Uruguay – Maria Jose de la Fuente
In Uruguay, the General Association of Authors of Uruguay (AGADU), a non-profit civil association founded on 26th September 1929, is the multi-repertoire collective management organization in charge of the management of the rights of national and foreign visual creators.
Through Law 17616 of 10th January 2003, which amended Law No. 9739 of 17th December 1937, the Droit de Suite obtained a new text. Not only were the rights of all authors reaffirmed and made explicit, but in the specific case of visual creators, the aforementioned right was regulated along the lines of European legislation on the subject. As a first step after the new redaction of the law, an agreement was signed between the Association of Painters and Sculptors of Uruguay (APEU) and AGADU by which APEU, in order to protect the copyright of visual artists, delegated to AGADU the management of the control, administration and collection of the corresponding fees for the works of its associates in the field of Droit de Suite, in addition to the rights of reproduction and public communication in all areas.

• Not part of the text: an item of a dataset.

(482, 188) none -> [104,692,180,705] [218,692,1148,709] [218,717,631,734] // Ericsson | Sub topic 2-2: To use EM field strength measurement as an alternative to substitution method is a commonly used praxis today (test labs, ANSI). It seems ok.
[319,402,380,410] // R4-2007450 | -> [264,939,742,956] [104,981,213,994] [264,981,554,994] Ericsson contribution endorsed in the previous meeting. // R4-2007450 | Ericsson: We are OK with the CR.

The reform of the law of 2003 had its point of reference, as far as the Droit de Suite was concerned, in legislations of the first order in authors’ matters, for example the provisions contained in the European Directive of Droit de Suite, in the Royal Decree of Spain and the Intellectual Property Code of France. This right is included too in article 14 of the Berne Convention, but it is also recognized in Uruguayan law of 1937.
In its original text of 1937 the percentage reached 25% of the highest value of the work. Proof of this circumstance made its application impossible. It was only in 2003, with the legal reform, that a percentage (3%) became applicable to all resales. Copyright management is not an easy subject. In the specific case of the Droit de Suite, some auctioneer houses (with some exceptions that until now have been complying with the law) refused to pay it.

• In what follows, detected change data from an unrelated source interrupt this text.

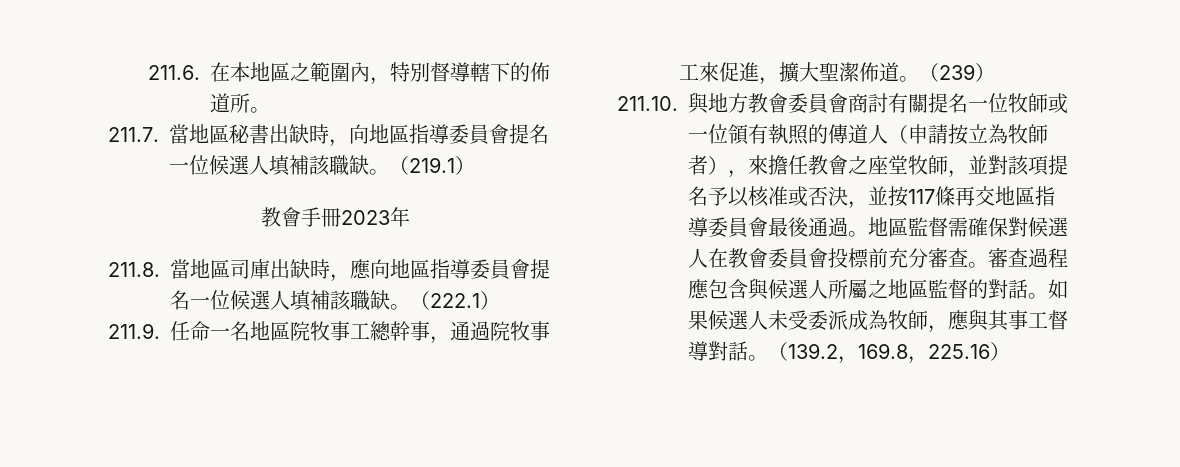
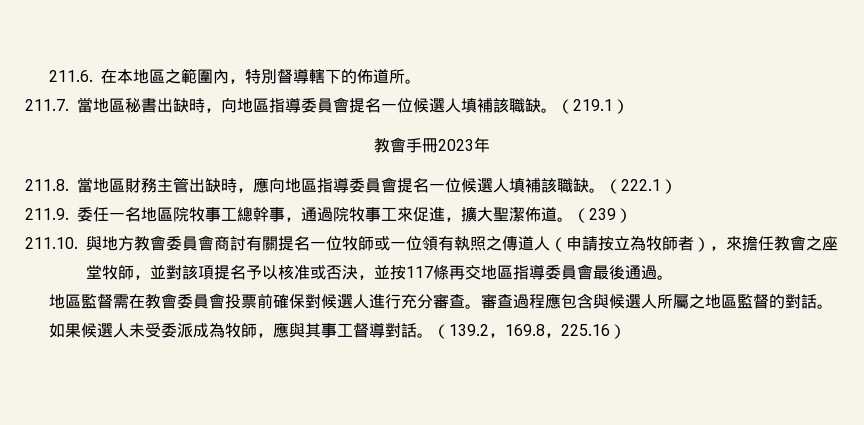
[230,259,270,279] 司庫 -> [125,177,189,193] 財務主管
[170,321,210,341] 任命 -> [77,207,109,222] 委任
[808,124,828,144] 的 -> [486,236,502,251] 之
(868, 234) none -> (673, 277) //
[968,217,1069,237] [688,248,708,268] 確保對候選人 -> (130, 301) none
[848,248,888,268] 標前 -> [241,293,402,309] 票前確保對候選人進行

In October 2004, the National Association of Auctioneers and Real Estate Brokers protested against collective management. The situation caused by the non-payment of the Droit de Suite by several auction houses determined that the Copyright Council by resolution, reaffirmed the application of the law and the legitimacy of AGADU to collect the rights corresponding to the Droit de Suite from visual artists.
In November of that same year, the National Association of Auctioneers and Real Estate Brokers, through the filing of legal appeals, questioned several aspects related to the perception of the Droit de Suite, among them, the active legitimation of AGADU. The authority refuted the arguments of the Association of Auctioneers and ruled that the appeal was not appropriate. That resolution stood firm.

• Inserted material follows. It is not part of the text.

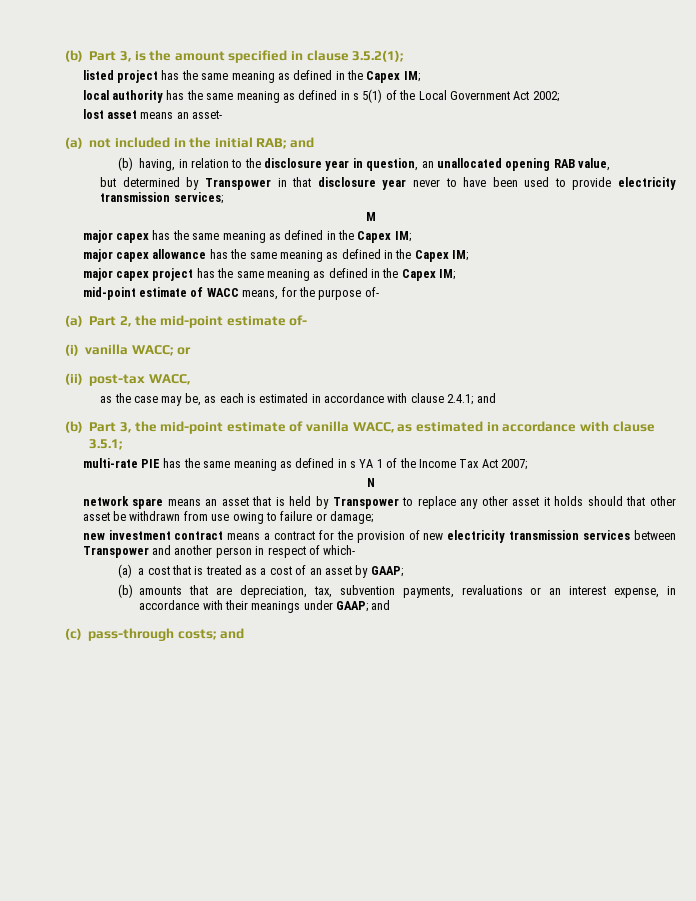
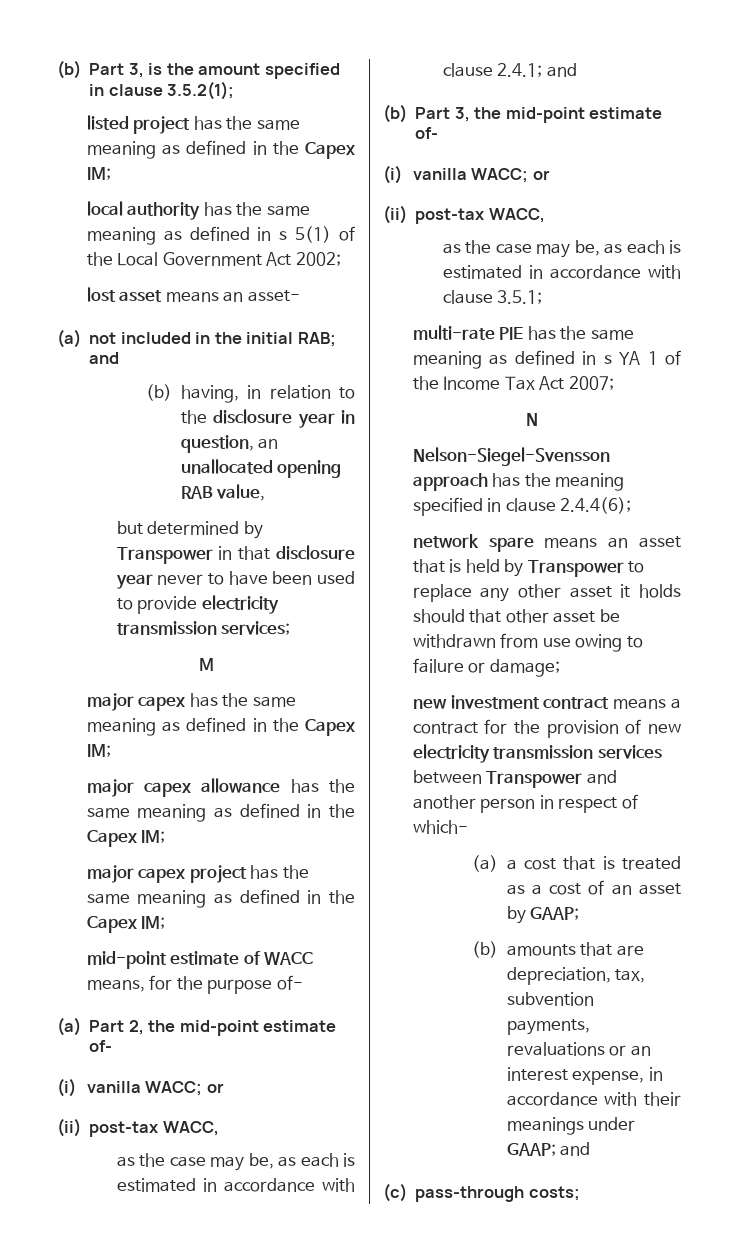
[289,421,413,433] of vanilla WACC, as -> [415,127,439,139] [383,165,550,184] [383,205,545,224] [442,240,681,258] of- // (i) vanilla WACC; or // (ii) post-tax WACC, // as the case may be, as each is
(375, 482) none -> [412,447,610,466] [412,473,625,491] [412,497,632,516] // Nelson-Siegel-Svensson approach has the meaning specified in clause 2.4.4(6);
[219,628,244,639] and -> (580, 1193) none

After several legal actions taken by both parties, which included a criminal complaint against two of the most important auctioneers in the local market, to which they responded with an appeal of unconstitutionality that was rejected by the Supreme Court of Justice, finally, in August 2009 an out-of-court settlement was signed with the auctioneers and the debt was paid.
Actually all auction houses comply with the payments stipulated by law and although 2 years ago there were some inconveniences in the payment of the rights of works for foreign authors, they have already been corrected.
In the case of the galleries, most in Uruguay are the points of the first sale, because the modality of the relation is directly with the artist. Auction houses collect most of what is generated for resales in the country.
The biggest galleries in the market retain the percentage that the law stipulates and integrate it each time it makes a resale, however, the control that AGADU has over them does not ensure that it is fully complied with, because it relies on good faith on the statements of the Gallerists.
With regard to Latin America, other countries that also have Droit de Suite in their legislation are Chile, Guatemala, Costa Rica, Honduras, El Salvador, Nicaragua, Panama, Paraguay, Dominican Republic and Venezuela.